Dyson; yürüttüğü küresel hijyen araştırmasının sonuçlarıyla, salgın başladığından bu yana insanların el hijyeninin önemi konusunda daha bilinçli davrandığını, fakat dünya genelinde insanların yüzde 11 gibi yüksek bir oranın halen tuvaleti ellerini yıkamadan terk ettiğini, insanların yüzde 42’sinin halka açık tuvaletlerde ellerini yıkamak konusunda kendini tedirgin hissettiğini belirtti. Araştırmaya göre, ABD’de yaşayan genç erkeklerin (19-29 yaş) yüzde 20’si tuvalet kullanımından sonra ellerini yıkamıyor ve bu oran dünyanın geri kalanına göre daha yüksek.
Önce yıka, sonra kurula!
Araştırma; katılımcıların çoğunluğunun el hijyenlerine özen gösterirken, bazılarının el yıkama ve kurutmanın önemini hala göz ardı ettiğini ortaya koydu. Önde gelen sağlık kuruluşları bunu önlemek ve insanları uyarmak için, elleri sık sık su ve sabunla, en az 20 saniye boyunca düzgün şekilde yıkamanın ve sonrasında kurutmanın önemini vurguluyor. Araştırma sonuçları salgından bu yana, insanların sadece yüzde 40’ının ellerini yıkarken temel amacının hijyen sağlamak olduğunu, bazıları için sadece bir alışkanlık olduğunu (yüzde 14) ve az sayıda kişininse (yüzde 11) ellerini temiz hissetmek istedikleri için yıkadığını ortaya koydu. Tuvalette çalışan bir el kurutma makinesi veya kağıt havlu yoksa, katılımcılar ellerinin kendiliğinden kuruduğunu (yüzde 25), bir kısmıysa (yüzde 15) pantolonlarına veya üstlerine sürerek ellerini kuruttuğunu belirtti.
Dyson Kıdemli Mikrobiyolog ve Bilim İnsanı Dr. Salome Giao, yapılan araştırma ışığında “Bu sonuçlar, el hijyeni konusunda daha fazla eğitime ihtiyaç duyduğumuza bir işaret. Nemli ellerin kuru ellere göre 1000 kata kadar daha fazla bakteri aktarabildiğini biliyoruz.
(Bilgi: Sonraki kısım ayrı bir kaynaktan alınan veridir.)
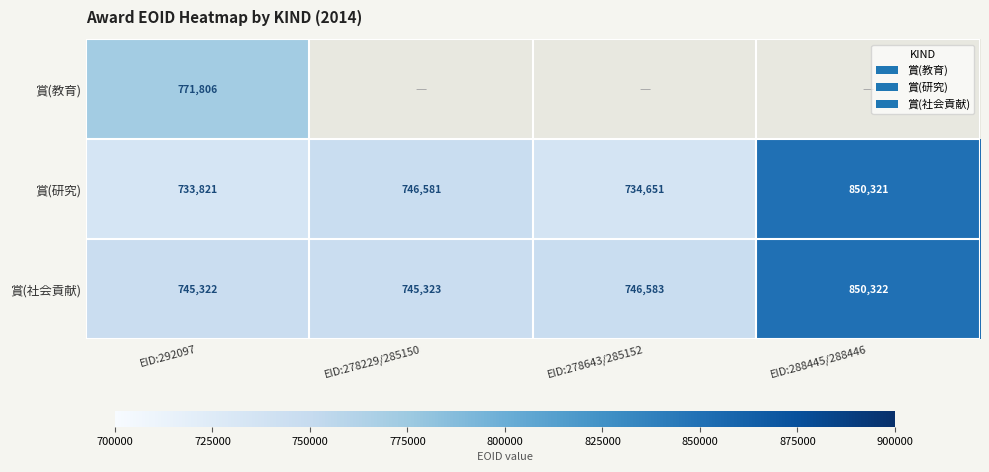

At EID:292097, list the series in order from smallest to largest.

賞(研究), 賞(社会貢献), 賞(教育)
Elleri kurutmak için giysilerin üzerine silmekse, giysiler temiz değilse yıkanan ellere tekrar bakteri bulaştırabileceğinden el yıkama sürecini ve kişinin sağlığını tehlikeye atıyor.” diyor.
Kullan ama dokunma
Küresel çaptaki araştırma ayrıca yetersiz temizlenen tuvaletlerin insanları hijyen konusunda endişeye düşürebileceğini ortaya koydu. Halka açık tuvaletler söz konusu olduğunda küresel olarak en büyük sıkıntılar; kirli tuvaletler (yüzde 70), tuvalet kağıdı eksikliği (yüzde 51) ve kirli tuvalet alanları (yüzde 48) olarak ölçümlendi. Geçen yılın aynı dönemine kıyasla, el kurutma makinesini kullanmaktan daha fazla endişe duyanların sayısı anlaşılabilir nedenlerden ötürü arttı.
El kurutma makinelerinin kullanımıyla ilgili hijyen endişesinin nedeniyse, düğmelere basma zorunluluğu (yüzde 40) ve elleri kirli havayla kurutmak olarak araştırmaya yansıdı (yüzde 32). El kurutma makinesi kullanırken bu endişelerin nasıl giderilebileceği sorulduğundaysa katılımcıların yüzde 58’i el kurutma makinesini kullanırken içlerini rahatlatacak özelliklerden biri olarak el kurutma makinesinin dokunmadan çalıştırılmasını seçerken, yüzde 47’si kullanılan havayı temizleyen filtrelerin dahil edilmesinin kendilerini rahatlatacağını belirtti.